• WORK ITEM: Render everything in the listing from its first line down through the line containing "16. OnePress" as a Markdown table with the columns Row and Line, numbering each row and omitting blank lines.

[Transcribed page contents]

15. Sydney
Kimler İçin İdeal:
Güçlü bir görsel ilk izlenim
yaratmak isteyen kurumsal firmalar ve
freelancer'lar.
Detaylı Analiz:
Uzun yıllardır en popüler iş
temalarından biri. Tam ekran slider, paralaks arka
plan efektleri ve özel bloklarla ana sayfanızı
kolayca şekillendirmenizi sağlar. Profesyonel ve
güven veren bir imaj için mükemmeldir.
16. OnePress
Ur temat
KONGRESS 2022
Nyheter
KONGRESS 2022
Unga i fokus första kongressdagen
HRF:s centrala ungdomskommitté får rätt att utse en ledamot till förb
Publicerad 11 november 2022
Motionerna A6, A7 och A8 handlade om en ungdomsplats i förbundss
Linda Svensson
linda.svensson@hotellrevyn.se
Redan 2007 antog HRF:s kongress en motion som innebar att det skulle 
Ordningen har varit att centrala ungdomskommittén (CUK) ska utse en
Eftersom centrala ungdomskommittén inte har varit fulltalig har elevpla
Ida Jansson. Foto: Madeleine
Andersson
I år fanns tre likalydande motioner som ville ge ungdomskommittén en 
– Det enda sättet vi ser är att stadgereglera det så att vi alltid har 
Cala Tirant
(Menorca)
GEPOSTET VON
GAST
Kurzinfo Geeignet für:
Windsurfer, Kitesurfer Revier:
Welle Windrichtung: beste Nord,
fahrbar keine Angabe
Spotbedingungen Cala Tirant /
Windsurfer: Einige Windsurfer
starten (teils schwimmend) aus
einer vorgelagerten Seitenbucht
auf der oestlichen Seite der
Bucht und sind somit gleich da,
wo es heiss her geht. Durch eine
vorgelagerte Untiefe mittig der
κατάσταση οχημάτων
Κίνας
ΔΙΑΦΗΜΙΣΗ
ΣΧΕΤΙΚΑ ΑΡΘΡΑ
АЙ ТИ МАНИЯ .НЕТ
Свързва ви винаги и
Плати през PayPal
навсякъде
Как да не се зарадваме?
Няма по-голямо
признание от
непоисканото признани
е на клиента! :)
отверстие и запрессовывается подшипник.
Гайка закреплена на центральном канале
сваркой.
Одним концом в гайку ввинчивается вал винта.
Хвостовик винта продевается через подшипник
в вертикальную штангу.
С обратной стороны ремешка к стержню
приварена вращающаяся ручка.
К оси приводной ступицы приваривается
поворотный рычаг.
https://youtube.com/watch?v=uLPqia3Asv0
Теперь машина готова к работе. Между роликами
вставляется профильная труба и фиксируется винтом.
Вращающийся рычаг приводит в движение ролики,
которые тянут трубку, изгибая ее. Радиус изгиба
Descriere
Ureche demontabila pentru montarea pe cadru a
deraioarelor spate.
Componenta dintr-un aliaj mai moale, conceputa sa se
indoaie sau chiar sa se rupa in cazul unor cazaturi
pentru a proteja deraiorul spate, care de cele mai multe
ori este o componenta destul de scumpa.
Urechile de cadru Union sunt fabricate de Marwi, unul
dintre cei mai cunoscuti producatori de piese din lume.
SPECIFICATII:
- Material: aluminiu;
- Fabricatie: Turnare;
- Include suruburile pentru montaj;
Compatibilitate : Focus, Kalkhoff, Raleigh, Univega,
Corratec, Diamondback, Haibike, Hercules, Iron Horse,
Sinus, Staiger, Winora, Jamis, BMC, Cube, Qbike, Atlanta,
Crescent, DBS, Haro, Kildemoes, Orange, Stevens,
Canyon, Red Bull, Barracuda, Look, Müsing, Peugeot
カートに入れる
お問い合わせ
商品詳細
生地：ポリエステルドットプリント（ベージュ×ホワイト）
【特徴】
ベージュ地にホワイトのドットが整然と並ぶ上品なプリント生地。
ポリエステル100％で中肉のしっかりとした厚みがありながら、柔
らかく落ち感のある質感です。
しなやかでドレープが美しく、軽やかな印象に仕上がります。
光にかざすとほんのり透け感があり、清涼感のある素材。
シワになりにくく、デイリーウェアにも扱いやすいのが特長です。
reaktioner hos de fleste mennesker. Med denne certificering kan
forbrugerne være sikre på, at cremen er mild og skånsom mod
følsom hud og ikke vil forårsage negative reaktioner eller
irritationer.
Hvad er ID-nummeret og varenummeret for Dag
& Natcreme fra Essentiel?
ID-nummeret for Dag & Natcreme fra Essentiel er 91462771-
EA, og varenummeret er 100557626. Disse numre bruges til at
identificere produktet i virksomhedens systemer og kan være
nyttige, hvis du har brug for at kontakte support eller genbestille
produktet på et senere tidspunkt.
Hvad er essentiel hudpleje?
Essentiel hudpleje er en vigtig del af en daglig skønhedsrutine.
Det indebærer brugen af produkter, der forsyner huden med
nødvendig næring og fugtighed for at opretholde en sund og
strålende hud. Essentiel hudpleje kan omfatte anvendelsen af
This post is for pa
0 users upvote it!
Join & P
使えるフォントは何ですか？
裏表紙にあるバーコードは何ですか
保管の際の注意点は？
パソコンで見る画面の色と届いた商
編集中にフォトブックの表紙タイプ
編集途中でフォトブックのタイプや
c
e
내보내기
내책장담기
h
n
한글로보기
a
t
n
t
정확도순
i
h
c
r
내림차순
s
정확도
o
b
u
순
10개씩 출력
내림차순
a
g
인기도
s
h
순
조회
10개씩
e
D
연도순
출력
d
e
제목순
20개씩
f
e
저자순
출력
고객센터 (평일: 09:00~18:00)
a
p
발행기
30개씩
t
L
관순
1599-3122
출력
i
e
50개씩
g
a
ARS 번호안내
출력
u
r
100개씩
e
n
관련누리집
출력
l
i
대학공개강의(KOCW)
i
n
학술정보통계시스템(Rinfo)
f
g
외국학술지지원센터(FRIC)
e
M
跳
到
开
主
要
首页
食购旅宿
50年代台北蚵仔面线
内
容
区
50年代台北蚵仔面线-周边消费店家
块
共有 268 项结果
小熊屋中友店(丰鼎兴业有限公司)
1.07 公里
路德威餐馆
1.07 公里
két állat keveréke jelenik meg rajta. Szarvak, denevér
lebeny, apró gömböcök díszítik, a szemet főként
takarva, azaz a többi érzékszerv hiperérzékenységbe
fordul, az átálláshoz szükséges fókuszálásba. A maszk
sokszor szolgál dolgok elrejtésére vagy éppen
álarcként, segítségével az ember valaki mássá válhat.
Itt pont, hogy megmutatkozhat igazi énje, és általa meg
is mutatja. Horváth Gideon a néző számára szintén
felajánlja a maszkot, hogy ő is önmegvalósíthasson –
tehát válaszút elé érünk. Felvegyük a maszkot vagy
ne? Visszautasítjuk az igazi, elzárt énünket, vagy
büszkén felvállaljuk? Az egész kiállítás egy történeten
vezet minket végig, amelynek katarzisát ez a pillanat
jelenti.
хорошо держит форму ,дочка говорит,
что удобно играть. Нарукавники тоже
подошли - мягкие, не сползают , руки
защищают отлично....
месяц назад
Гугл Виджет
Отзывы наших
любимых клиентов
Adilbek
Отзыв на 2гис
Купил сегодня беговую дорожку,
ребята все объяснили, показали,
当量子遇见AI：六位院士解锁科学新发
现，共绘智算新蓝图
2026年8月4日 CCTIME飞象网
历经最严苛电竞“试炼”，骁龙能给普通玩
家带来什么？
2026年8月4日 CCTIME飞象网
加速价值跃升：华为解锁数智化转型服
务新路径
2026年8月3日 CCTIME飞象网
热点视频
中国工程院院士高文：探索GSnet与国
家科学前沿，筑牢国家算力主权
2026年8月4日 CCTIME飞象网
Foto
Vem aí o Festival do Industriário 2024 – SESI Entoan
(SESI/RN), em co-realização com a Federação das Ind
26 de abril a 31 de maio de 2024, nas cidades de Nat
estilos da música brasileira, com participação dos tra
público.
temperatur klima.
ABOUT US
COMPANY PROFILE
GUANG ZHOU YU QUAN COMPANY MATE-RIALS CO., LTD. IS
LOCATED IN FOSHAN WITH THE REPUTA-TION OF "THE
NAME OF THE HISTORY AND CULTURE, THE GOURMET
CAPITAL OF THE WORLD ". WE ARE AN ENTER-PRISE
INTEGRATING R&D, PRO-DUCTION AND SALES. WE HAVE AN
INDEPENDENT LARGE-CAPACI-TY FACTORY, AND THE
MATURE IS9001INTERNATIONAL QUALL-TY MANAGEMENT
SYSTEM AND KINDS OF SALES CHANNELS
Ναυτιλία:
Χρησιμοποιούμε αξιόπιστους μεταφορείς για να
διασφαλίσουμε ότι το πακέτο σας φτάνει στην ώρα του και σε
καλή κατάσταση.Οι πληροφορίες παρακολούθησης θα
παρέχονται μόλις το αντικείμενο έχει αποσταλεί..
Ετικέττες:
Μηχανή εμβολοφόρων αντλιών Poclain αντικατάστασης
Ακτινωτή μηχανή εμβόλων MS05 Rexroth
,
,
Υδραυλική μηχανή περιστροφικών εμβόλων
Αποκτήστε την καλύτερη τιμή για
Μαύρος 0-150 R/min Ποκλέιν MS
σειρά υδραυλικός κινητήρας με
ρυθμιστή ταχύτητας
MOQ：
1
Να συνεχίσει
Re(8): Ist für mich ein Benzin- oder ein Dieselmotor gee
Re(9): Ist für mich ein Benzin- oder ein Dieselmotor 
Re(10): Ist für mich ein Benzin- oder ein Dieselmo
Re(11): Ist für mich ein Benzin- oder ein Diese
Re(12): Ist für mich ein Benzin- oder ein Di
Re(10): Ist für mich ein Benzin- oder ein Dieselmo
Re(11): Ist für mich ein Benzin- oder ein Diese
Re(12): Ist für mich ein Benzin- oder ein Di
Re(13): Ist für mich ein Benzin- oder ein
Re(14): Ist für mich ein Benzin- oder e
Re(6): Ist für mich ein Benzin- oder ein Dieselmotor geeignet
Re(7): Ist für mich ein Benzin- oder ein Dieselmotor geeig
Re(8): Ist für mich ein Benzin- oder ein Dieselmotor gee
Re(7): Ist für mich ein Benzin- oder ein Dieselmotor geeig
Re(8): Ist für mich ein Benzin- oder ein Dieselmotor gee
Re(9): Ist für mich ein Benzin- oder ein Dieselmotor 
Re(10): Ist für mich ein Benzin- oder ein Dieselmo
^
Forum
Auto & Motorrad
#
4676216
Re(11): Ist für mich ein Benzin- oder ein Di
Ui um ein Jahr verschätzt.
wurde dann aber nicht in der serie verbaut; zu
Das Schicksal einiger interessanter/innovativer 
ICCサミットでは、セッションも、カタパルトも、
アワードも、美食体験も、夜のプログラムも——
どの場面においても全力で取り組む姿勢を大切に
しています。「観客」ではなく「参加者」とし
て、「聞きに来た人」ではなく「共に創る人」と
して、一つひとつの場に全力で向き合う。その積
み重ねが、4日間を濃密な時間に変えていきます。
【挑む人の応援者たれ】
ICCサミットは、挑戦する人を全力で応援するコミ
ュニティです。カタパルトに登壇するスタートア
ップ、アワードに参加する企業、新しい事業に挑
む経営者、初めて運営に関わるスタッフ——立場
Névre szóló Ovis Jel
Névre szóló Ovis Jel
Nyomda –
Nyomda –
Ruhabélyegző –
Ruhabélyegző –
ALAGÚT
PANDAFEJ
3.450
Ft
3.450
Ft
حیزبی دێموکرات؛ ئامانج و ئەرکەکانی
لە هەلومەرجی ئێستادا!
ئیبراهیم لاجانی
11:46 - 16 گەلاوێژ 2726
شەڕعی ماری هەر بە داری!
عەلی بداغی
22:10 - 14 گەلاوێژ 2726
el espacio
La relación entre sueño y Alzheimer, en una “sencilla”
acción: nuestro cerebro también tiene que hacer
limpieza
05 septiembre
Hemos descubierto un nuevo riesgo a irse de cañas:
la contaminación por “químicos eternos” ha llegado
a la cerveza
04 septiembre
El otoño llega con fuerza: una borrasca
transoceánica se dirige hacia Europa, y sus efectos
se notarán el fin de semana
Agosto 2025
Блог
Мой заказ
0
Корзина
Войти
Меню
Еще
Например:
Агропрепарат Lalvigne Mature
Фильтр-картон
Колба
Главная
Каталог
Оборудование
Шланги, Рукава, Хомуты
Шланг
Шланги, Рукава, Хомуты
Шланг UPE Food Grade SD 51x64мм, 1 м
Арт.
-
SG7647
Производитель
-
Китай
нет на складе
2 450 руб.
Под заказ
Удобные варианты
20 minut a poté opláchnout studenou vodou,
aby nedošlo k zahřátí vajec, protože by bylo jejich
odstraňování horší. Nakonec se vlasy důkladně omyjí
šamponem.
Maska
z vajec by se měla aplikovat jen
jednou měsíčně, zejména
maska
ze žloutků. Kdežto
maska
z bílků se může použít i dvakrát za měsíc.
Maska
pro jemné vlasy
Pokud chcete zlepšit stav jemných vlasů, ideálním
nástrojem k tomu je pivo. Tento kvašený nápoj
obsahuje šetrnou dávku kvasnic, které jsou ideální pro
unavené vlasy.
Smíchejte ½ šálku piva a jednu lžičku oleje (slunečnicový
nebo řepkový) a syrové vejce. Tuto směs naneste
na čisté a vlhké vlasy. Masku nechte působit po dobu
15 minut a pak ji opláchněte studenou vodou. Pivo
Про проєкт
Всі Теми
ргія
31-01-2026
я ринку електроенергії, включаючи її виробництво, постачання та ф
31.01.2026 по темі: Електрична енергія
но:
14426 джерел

• TASK RESPONSE:
| Row | Line |
|---|---|
| 1 | 15. Sydney |
| 2 | Kimler İçin İdeal: |
| 3 | Güçlü bir görsel ilk izlenim |
| 4 | yaratmak isteyen kurumsal firmalar ve |
| 5 | freelancer'lar. |
| 6 | Detaylı Analiz: |
| 7 | Uzun yıllardır en popüler iş |
| 8 | temalarından biri. Tam ekran slider, paralaks arka |
| 9 | plan efektleri ve özel bloklarla ana sayfanızı |
| 10 | kolayca şekillendirmenizi sağlar. Profesyonel ve |
| 11 | güven veren bir imaj için mükemmeldir. |
| 12 | 16. OnePress |